[Records for this task]
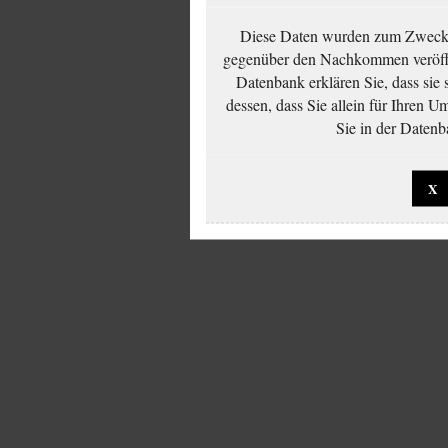
Diese Daten wurden zum Zwecke
gegenüber den Nachkommen veröffe
Datenbank erklären Sie, dass sie
dessen, dass Sie allein für Ihren 
Sie in der Datenb
X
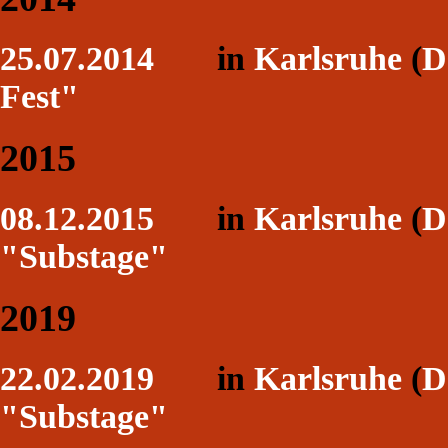
25.07.2014
in
Karlsruhe
(
D
Fest"
2015
08.12.2015
in
Karlsruhe
(
D
"Substage"
2019
22.02.2019
in
Karlsruhe
(
D
"Substage"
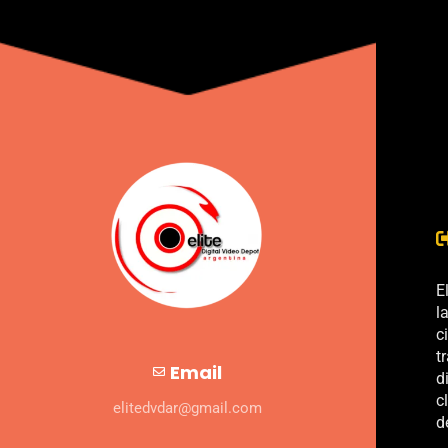
E
l
c
t
Email
d
c
elitedvdar@gmail.com
d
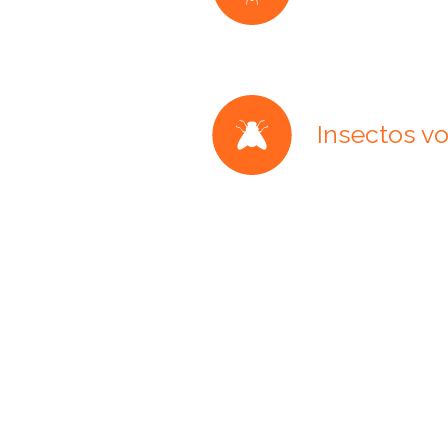
Insectos v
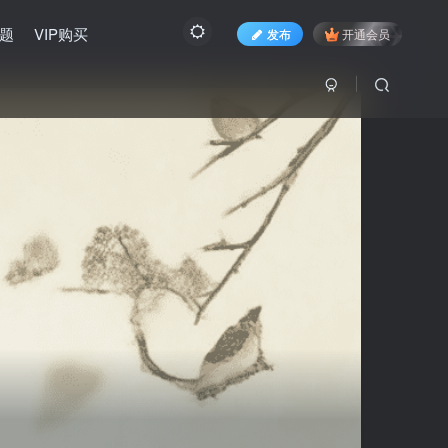
题
VIP购买
发布
开通会员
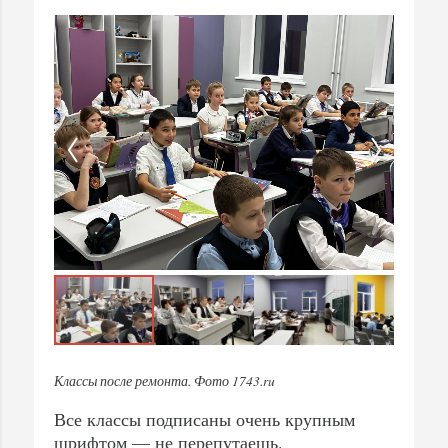
Классы после ремонта. Фото 1743.ru
Все классы подписаны очень крупным
шрифтом — не перепутаешь.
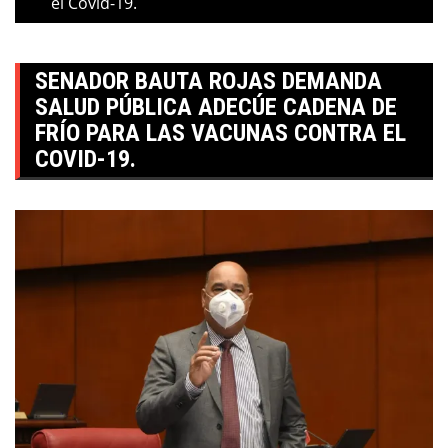
el Covid-19.
SENADOR BAUTA ROJAS DEMANDA
SALUD PÚBLICA ADECÚE CADENA DE
FRÍO PARA LAS VACUNAS CONTRA EL
COVID-19.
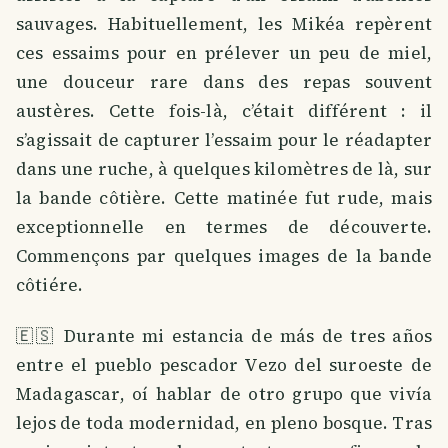
sauvages. Habituellement, les Mikéa repèrent
ces essaims pour en prélever un peu de miel,
une douceur rare dans des repas souvent
austères. Cette fois-là, c’était différent : il
s’agissait de capturer l’essaim pour le réadapter
dans une ruche, à quelques kilomètres de là, sur
la bande côtière. Cette matinée fut rude, mais
exceptionnelle en termes de découverte.
Commençons par quelques images de la bande
côtiére.
🇪🇸 Durante mi estancia de más de tres años
entre el pueblo pescador Vezo del suroeste de
Madagascar, oí hablar de otro grupo que vivía
lejos de toda modernidad, en pleno bosque. Tras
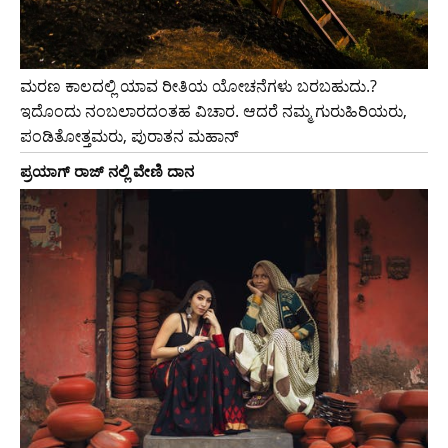
ಮರಣ ಕಾಲದಲ್ಲಿ ಯಾವ ರೀತಿಯ ಯೋಚನೆಗಳು ಬರಬಹುದು.?
ಇದೊಂದು ನಂಬಲಾರದಂತಹ ವಿಚಾರ. ಆದರೆ ನಮ್ಮ ಗುರುಹಿರಿಯರು,
ಪಂಡಿತೋತ್ತಮರು, ಪುರಾತನ ಮಹಾನ್
ಪ್ರಯಾಗ್ ರಾಜ್ ನಲ್ಲಿ ವೇಣಿ ದಾನ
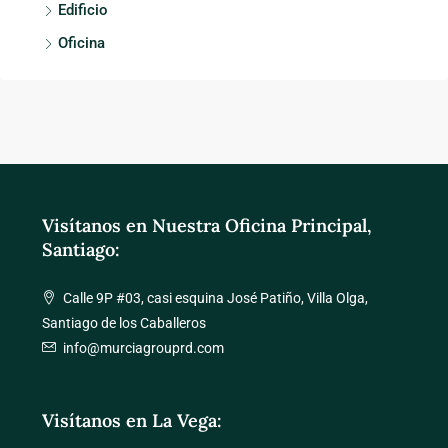
Edificio
Oficina
Visítanos en Nuestra Oficina Principal,
Santiago:
Calle 9P #03, casi esquina José Patiño, Villa Olga,
Santiago de los Caballeros
info@murciagrouprd.com
Visítanos en La Vega:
[/Records for this task]
• _What the task asks_:
Everything between and including the line above containing "FRÍO PARA LAS VACUNAS CONTRA EL" and the line containing "lejos de toda" should be reproduced exactly, with pictures excluded.

• _Exercise response_:
FRÍO PARA LAS VACUNAS CONTRA EL
COVID-19.
sauvages. Habituellement, les Mikéa repèrent
ces essaims pour en prélever un peu de miel,
une douceur rare dans des repas souvent
austères. Cette fois-là, c’était différent : il
s’agissait de capturer l’essaim pour le réadapter
dans une ruche, à quelques kilomètres de là, sur
la bande côtière. Cette matinée fut rude, mais
exceptionnelle en termes de découverte.
Commençons par quelques images de la bande
côtiére.
🇪🇸 Durante mi estancia de más de tres años
entre el pueblo pescador Vezo del suroeste de
Madagascar, oí hablar de otro grupo que vivía
lejos de toda modernidad, en pleno bosque. Tras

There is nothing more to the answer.